Today he owns eight Clydesdales. Two of them are pastured in Sebastopol, while the rest of his enormous equines-Max, Sax, Sonny, Gus, Willie and Leo-frolic 200 feet from where he rests his head.
"I can hear them at night," he says protectively, before downplaying their affections. "I'm their meal ticket. They're driven by food. They'll sit and glare at me through the fence (when they're hungry)." He grins.

Sure enough, a hollow CLUNK-CLUNK-CLUNK soon reverberates up from the aluminum fence, and from behind a mossy scruff of oak, a muzzle the size of an obelisk rattles the gate in exasperation.
As we approach the fence they sidle over to meet us on white feathered boots, nodding and pricking their ears forward. Light horses average 1,200 pounds but drafts weigh in between 1,800 and 2,000, Neil tells me. His are black as coffee grounds and built like castles, their necks like long, swinging turrets that dip over the fence to greet us. They blink big obsidian eyes and sniff eagerly, nostrils blasting warm gusts of wind.
"Their hearing is very good," says Neil. "I can talk to them. They know their names." This is extremely important when he's driving in parades, for his voice can calm and command their nerves during the raucous din of cheering crowds, flashing fire engines, motorcycles, music, and sirens.

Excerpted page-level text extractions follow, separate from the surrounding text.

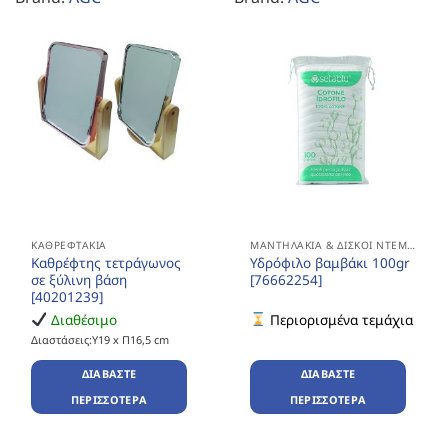
ΚΑΘΡΕΦΤΆΚΙΑ
ΜΑΝΤΗΛΆΚΙΑ & ΔΊΣΚΟΙ ΝΤΕΜΑΚΙΓΙΆΖ
Καθρέφτης τετράγωνος
Υδρόφιλο βαμβάκι 100gr
σε ξύλινη βάση
[76662254]
[40201239]
Διαθέσιμο
Περιορισμένα τεμάχια
Διαστάσεις:Υ19 x Π16,5 cm
ΔΙΑΒΆΣΤΕ
ΔΙΑΒΆΣΤΕ
ΠΕΡΙΣΣΌΤΕΡΑ
ΠΕΡΙΣΣΌΤΕΡΑ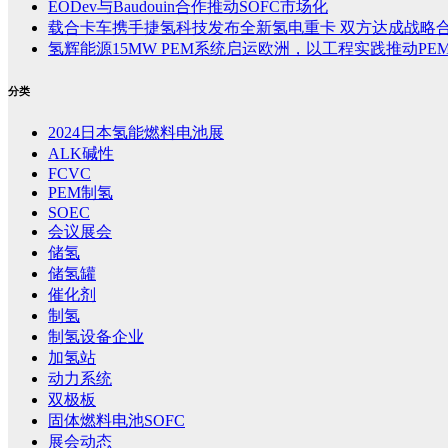
EODev与Baudouin合作推动SOFC市场化
载合卡车携手捷氢科技发布全新氢电重卡 双方达成战略
氢辉能源15MW PEM系统启运欧洲，以工程实践推动PE
分类
2024日本氢能燃料电池展
ALK碱性
FCVC
PEM制氢
SOEC
会议展会
储氢
储氢罐
催化剂
制氢
制氢设备企业
加氢站
动力系统
双极板
固体燃料电池SOFC
展会动态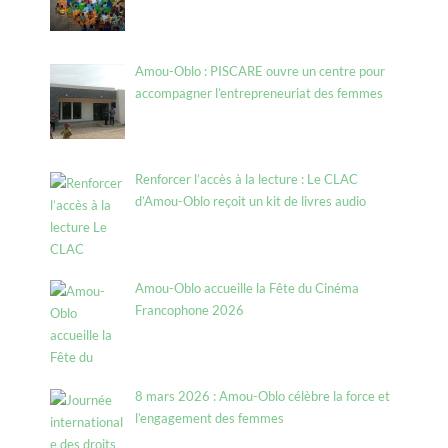
Amou-Oblo : PISCARE ouvre un centre pour
accompagner l’entrepreneuriat des femmes
Renforcer l’accès à la lecture : Le CLAC
d’Amou-Oblo reçoit un kit de livres audio
Amou-Oblo accueille la Fête du Cinéma
Francophone 2026
8 mars 2026 : Amou-Oblo célèbre la force et
l’engagement des femmes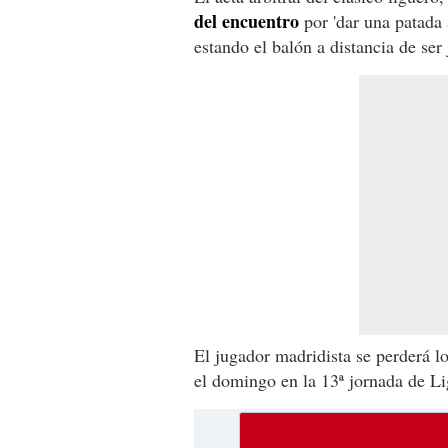
del encuentro
por 'dar una patada 
estando el balón a distancia de ser 
El jugador madridista se perderá l
el domingo en la 13ª jornada de Li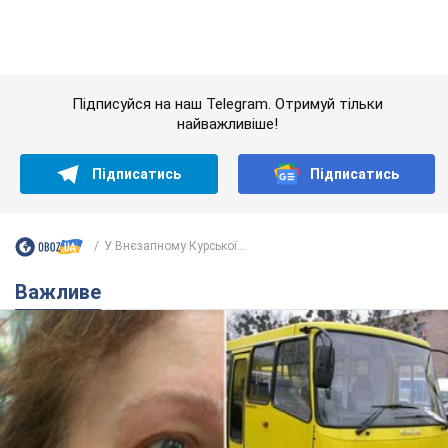
У Внєзапному Курської...
Важливе
У Львові жінка спровокувала конфлікт,
розмовляючи російською мовою у маршрутці:
поліція склала адмінпротокол. Відео
На місце події прибули патрульні поліцейські та слідчо-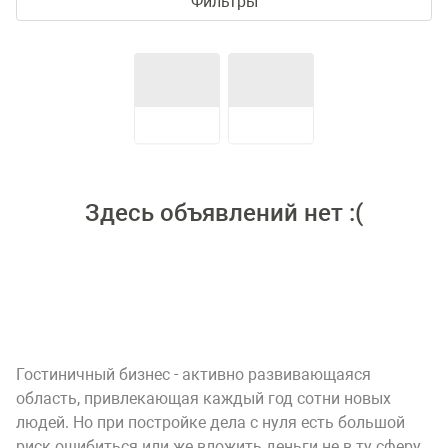
Фильтры
Здесь объявлений нет :(
Гостиничный бизнес - активно развивающаяся
область, привлекающая каждый год сотни новых
людей. Но при постройке дела с нуля есть большой
риск ошибиться или же вложить деньги не в ту сферу.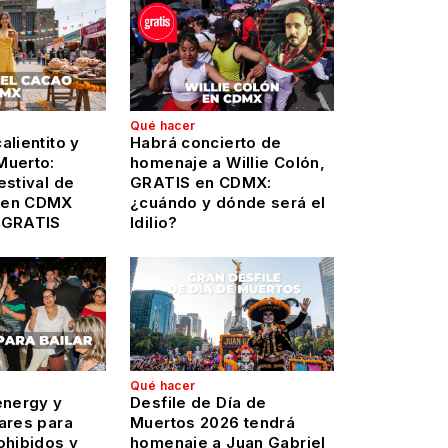
Qué hacer
alientito y
Habrá concierto de
Muerto:
homenaje a Willie Colón,
estival de
GRATIS en CDMX:
 en CDMX
¿cuándo y dónde será el
 GRATIS
Idilio?
Qué hacer
energy y
Desfile de Día de
ares para
Muertos 2026 tendrá
ohibidos y
homenaje a Juan Gabriel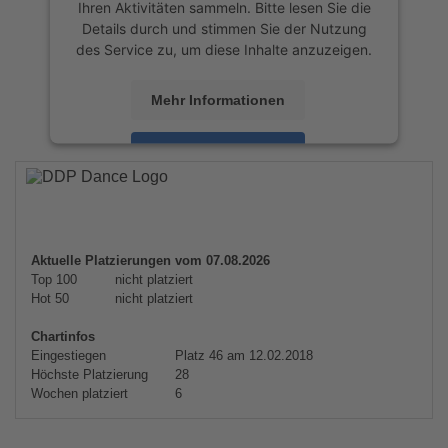
Ihren Aktivitäten sammeln. Bitte lesen Sie die
Details durch und stimmen Sie der Nutzung
des Service zu, um diese Inhalte anzuzeigen.
Mehr Informationen
Akzeptieren
powered by
Usercentrics Consent
Management Platform
&
eRecht24
Aktuelle Platzierungen vom 07.08.2026
Top 100
nicht platziert
Hot 50
nicht platziert
Chartinfos
Eingestiegen
Platz 46 am 12.02.2018
Höchste Platzierung
28
Wochen platziert
6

Does each one have a unique personality? "Absolutely."
"Little Leo" is laid back and Max is the alpha-male and blue-eyed Willie is kind of a card. His oldest horse is 25-year-old Danny, whom Neil has owned since he was a four-year-old colt.

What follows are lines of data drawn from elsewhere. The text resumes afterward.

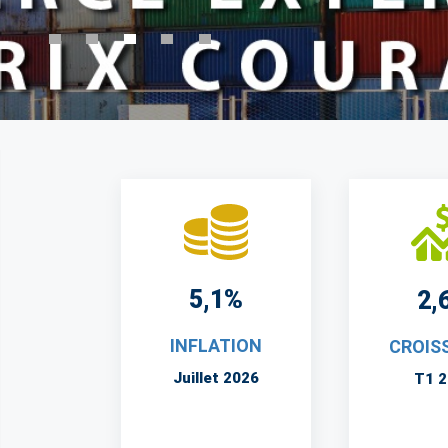
5,1%
2,
INFLATION
CROIS
Juillet 2026
T1 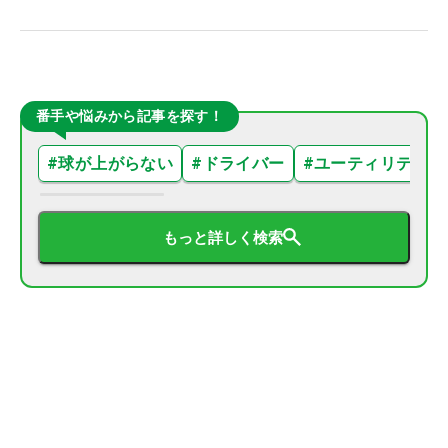
番手や悩みから記事を探す！
#
球が上がらない
#
ドライバー
#
ユーティリティ
もっと詳しく検索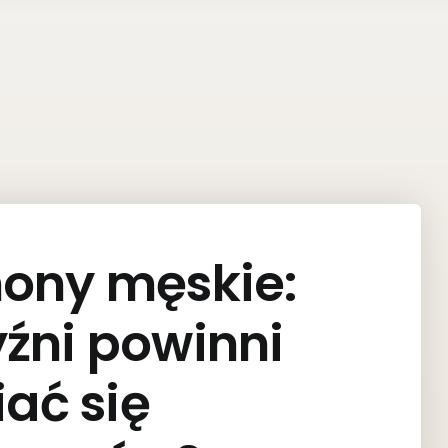
mony męskie:
źni powinni
ać się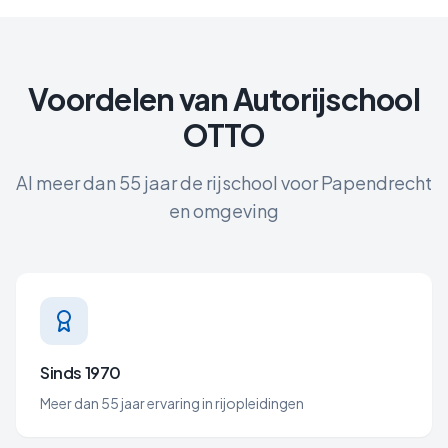
Voordelen van Autorijschool
OTTO
Al meer dan 55 jaar de rijschool voor
Papendrecht
en omgeving
Sinds 1970
Meer dan 55 jaar ervaring in rijopleidingen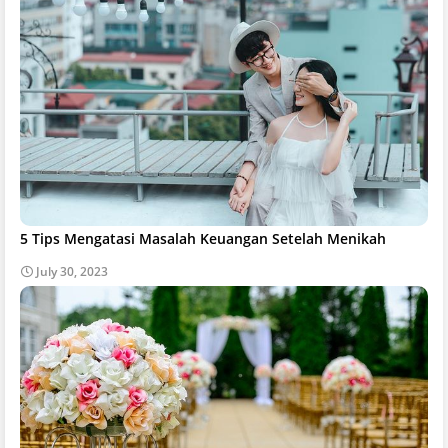
5 Tips Mengatasi Masalah Keuangan Setelah Menikah
July 30, 2023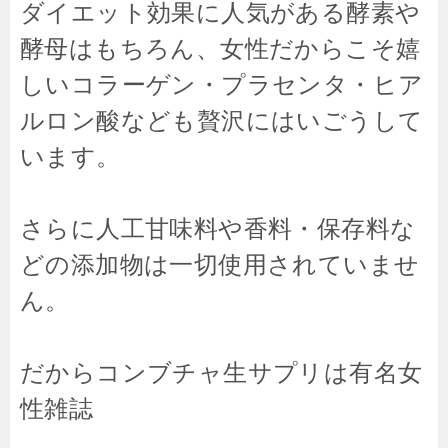
ダイエット効果に人気がある酵素や
酵母はもちろん、女性だからこそ嬉
しいコラーゲン・プラセンタ・ヒア
ルロン酸なども贅沢にはいごうして
います。
さらに人工甘味料や香料・保存料な
どの添加物は一切使用されていませ
ん。
だからコンブチャ生サプリは有名女
性雑誌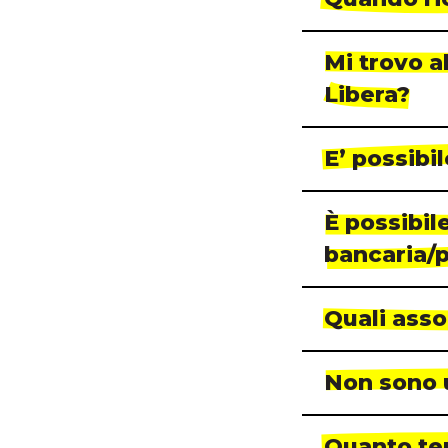
Mi trovo a
Libera?
E’ possibi
È possibil
bancaria/
Quali asso
Non sono 
Quanto tem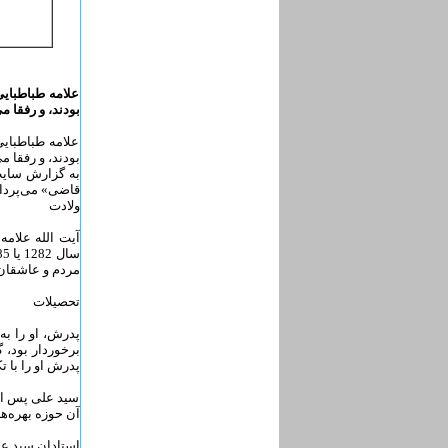
علامه طباطبای
بودند، و رفقا م
علامه طباطبای
بودند، و رفقا م
به گزارش سایت 
قاضی» می‌‌‌‌پردا
ولادت
مردم و عاشقان 
تحصیلات
پدرش، او را به
برخوردار بود، 
پدرش او را با ت
سید علی پس از 
آن حوزه بهره‌ها
استادان سید عل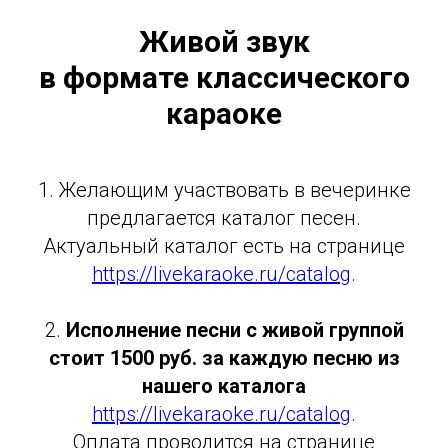
Живой звук
в формате классического
караоке
1. Желающим участвовать в вечеринке
предлагается каталог песен.
Актуальный каталог есть на странице
https://livekaraoke.ru/catalog
.
2.
Исполнение песни с живой группой
стоит 1500 руб. за каждую песню из
нашего каталога
https://livekaraoke.ru/catalog
.
Оплата проводится на странице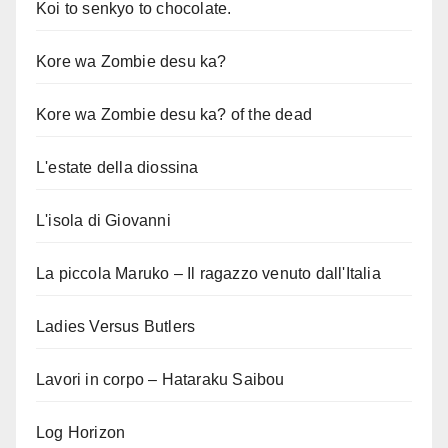
Koi to senkyo to chocolate.
Kore wa Zombie desu ka?
Kore wa Zombie desu ka? of the dead
L'estate della diossina
L'isola di Giovanni
La piccola Maruko – Il ragazzo venuto dall'Italia
Ladies Versus Butlers
Lavori in corpo – Hataraku Saibou
Log Horizon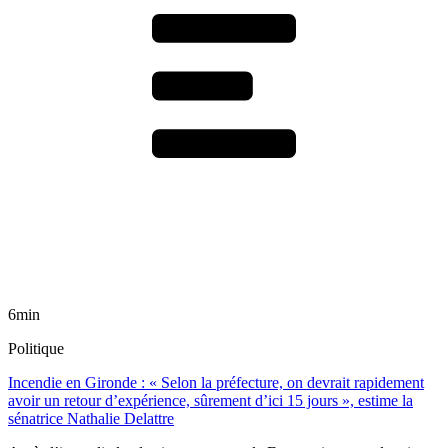
6min
Politique
Incendie en Gironde : « Selon la préfecture, on devrait rapidement
avoir un retour d’expérience, sûrement d’ici 15 jours », estime la
sénatrice Nathalie Delattre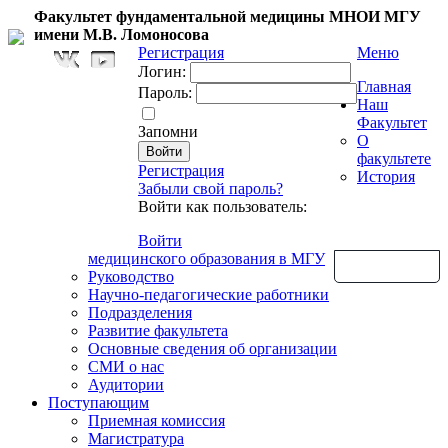
Факультет фундаментальной медицины МНОИ МГУ
имени М.В. Ломоносова
Регистрация
Меню
Логин:
Главная
Пароль:
Наш
Факультет
Запомни
О
факультете
Регистрация
История
Забыли свой пароль?
Войти как пользователь:
Войти
медицинского образования в МГУ
Обратная связь
Руководство
Научно-педагогические работники
Подразделения
Развитие факультета
Основные сведения об организации
СМИ о нас
Аудитории
Поступающим
Приемная комиссия
Магистратура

"He's a great horse to drive but he'll make you pay for it." Despite his age, Danny projects an antsy, if endearing, restlessness. "He'll pull to the left and he'll pull to the right, or he wants to rear... He reminds me of a two-year-old boy that needs to pee."
Goliaths that they are, Neil's charges follow us eagerly along the fence like very, very large dogs. He steps into the paddock, stroking their jaws, guiding them this way or that; they submit to his cues with the amenity of puppies. And they are patently not. He makes it look easy, but draft horses are challenging to care for.
"It's harder to keep them," he says, "and it's expensive to shoe them."
He does the shoeing himself, shaping red-hot shoes on that enormous anvil, both because he knows their feet better than anyone else could, and because otherwise it would cost him somewhere between $250 and $400 per horse. Still, he has to shoe each one every six to eight weeks and the job takes about three hours.
"Getting a young horse going" (or successfully training it) is one of Neil's biggest challenges. As of now he can only drive four in an event; he dreams of someday driving six, like his friend Tony Knecht with the Castagnasso teams in Sonoma.
"My goal is to have six broke horses," he laughs. "I've got about a year left."

Simply preparing them for an event can take half a day, even with three or four additional hands. In the end it's worth it.
He may drive his horses with meticulous command, but the life coursing through their monstrous veins resists just enough to make them radiate some kind of primal sovereignty, a nobility passed down from the ancients, something we can see in the shake of their harnesses.
Maybe that's why people give Neil and his horses standing ovations. In grand style those Clydesdales have pulled chiefs, parade marshals, newlyweds, Girl Scouts and twenty-foot Christmas trees. They turn heads and silence onlookers.
"I do it to see the look on small kids' faces and (the faces of) older folks who grew up before the tractor era," Neil says. "There's always an old-timer who comes up to tell me their own story."
Neil seems to think these stories, and the old ways in general, are worth telling. And when Scout Troop 409 waves from an antique green wagon pulled by Max and Sax in the Glen Ellen Fair, he's entrusting a whole new generation with their own story, delivered on the backs of noble giants.